By the end of the week, we will be halfway through the MLB regular season. The good thing about this marker is that you can easily project a player’s potential season by multiplying everyone’s current stats by 2. The bad thing about the halfway mark is that we only have half of the baseball season left before we settle down with fall and make do with the other sports until spring training starts next February.

So far, so good for my beloved Red Sox. The Sox are battling the Cubbies and the D Rays for the best record in baseball despite a series of injuries. Curt Schilling is out for the season and maybe for ever. Big Papi, Manny and Mike Lowell have missed significant time. But with depth, the Carmine Hose have survived and prospered.
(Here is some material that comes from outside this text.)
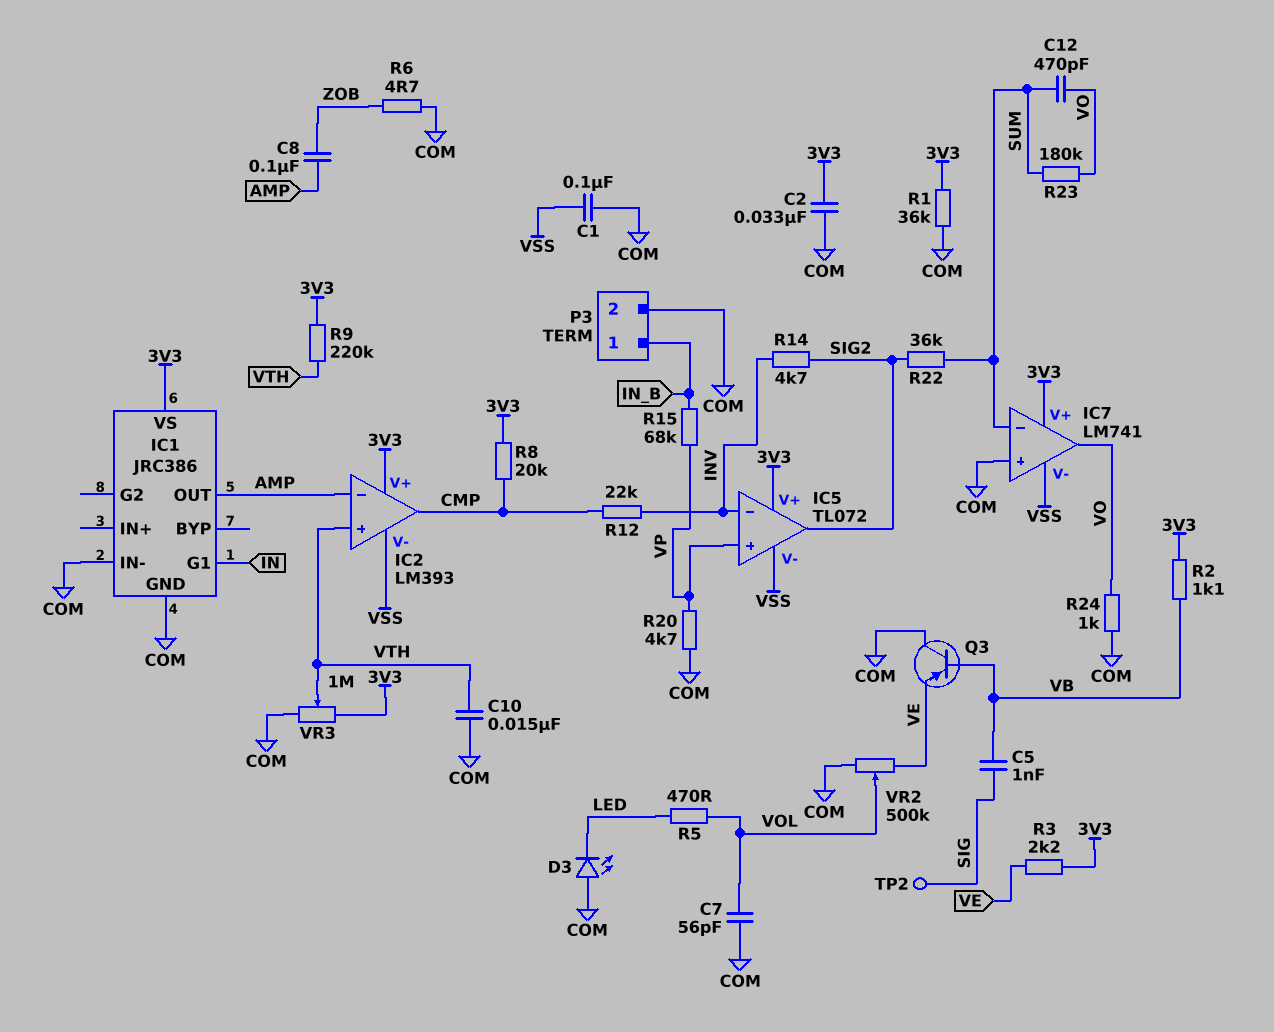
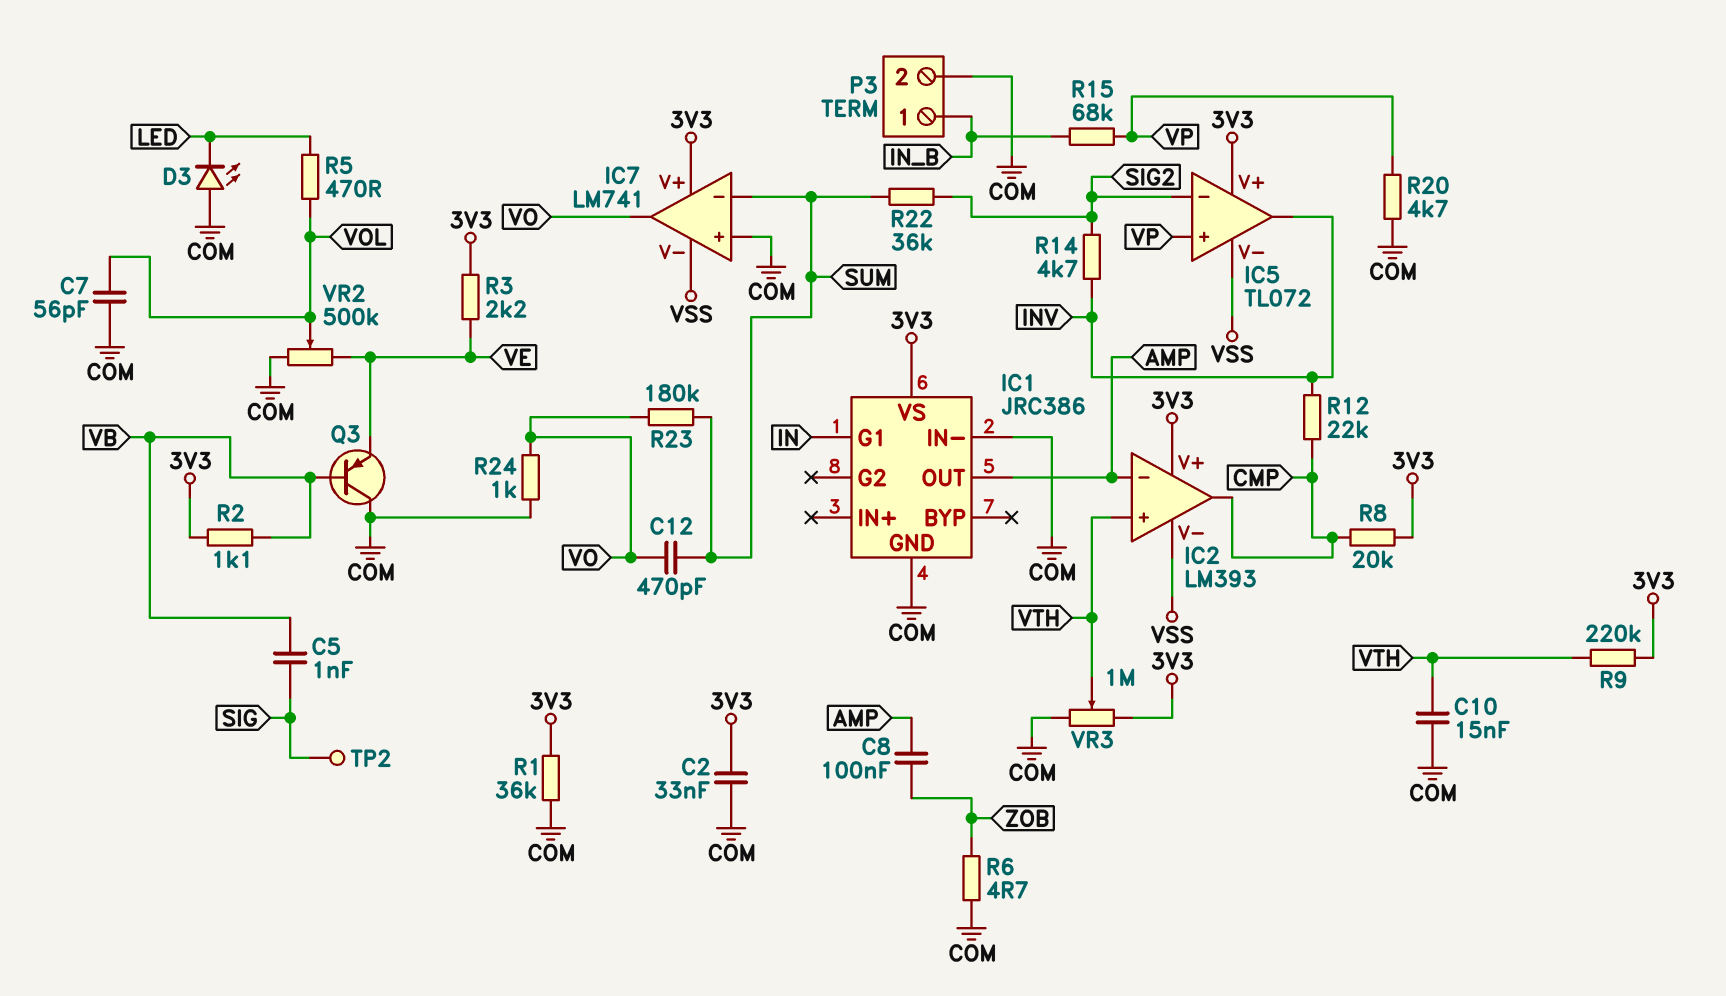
C1: 100nF (COM, VSS) -> none
IC5 pin in-: INV -> SIG2
IC5 pin out: SIG2 -> INV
Schilling has been gone from the beginning but the depth of the starting pitching has kept the team on top. The Sox rotation currently consists of Josh Beckett, Dice-K, old reliable Tim Wakefield, Jon Lester and Justin Masterson. Dice K lost his first game of the season yesterday. Jon Lester hs emerged as an effective starter swith a no-hitter after battling cancer and wildness for the last few years. In his first season, Masterson has been a revelation with his 6:7 frame and hard sinker and slider. Bartolo Colon has been effective so far but his sore arm makes him undependable over the long haul. Even without Schilling the Sox have depth in the rotation with Clay Buccholz and a promising newcomer Michael Bowden waiting in the wings in AAA Pawtucket and AA Portland. With young pitchers liike Beckett, DIce-K, Lester, Masterson, Buccholz and Bowden, the Sox should have a strong rotation for the next few years. All these starters are in their twenties with Beckett the senior partner at 28.

David Ortiz has been the biggest offensive loss with an injury to the sheath that holds the tendon in his wrist. Big Popi’s injury is not as severe as the Sox brass feared and he should be taking batting prectice in a week and a half. Popi’s wrist and knee injuries should prompt the Sox to plan for life after Ortiz and Manny. But since Big Papi went down, J.D. Drew has come up big. I suspect that in a few years, the Sox will be a different team relying on real good pitching and players like Jacoby Ellsbury and Dusty Pedroia as the core of a small ball offense.

There are problems and concerns. The D Rays (they will always be the D Rays to me) are for real and have kept up with the Sox for the whole season. The biggest problem has been the set up guys in the bullpen. Hedeki Okijima has not pitched well and Mike Timlin is at the end of a career with a lot of miles on his arm and 4 World Series championshops (2 with the Sox and 2 with the Blue Jays) in his pocket. The Sox will have to depend on young arms like Manny Delcarmen and Craig Hansen to pick up the slack in the innings leading up to Jon Papelbon. The other problem is that Julio Lugo at SS has been very shaky. The Sox have done a lot of running with Ellsbury, Coco Crist and Lugo in the lineup but the Sox should worry about going into the postseason with a big question mark at a key position. Alex Cora is a reliaible utility infielder but probably wouldn’t be effective as an everyday player. The Sox have Jed Lowrie in AAA but some scouts don’t think that he has a strong enough arm to play SS.

But at halftime, the glass is half full for the Red Sox.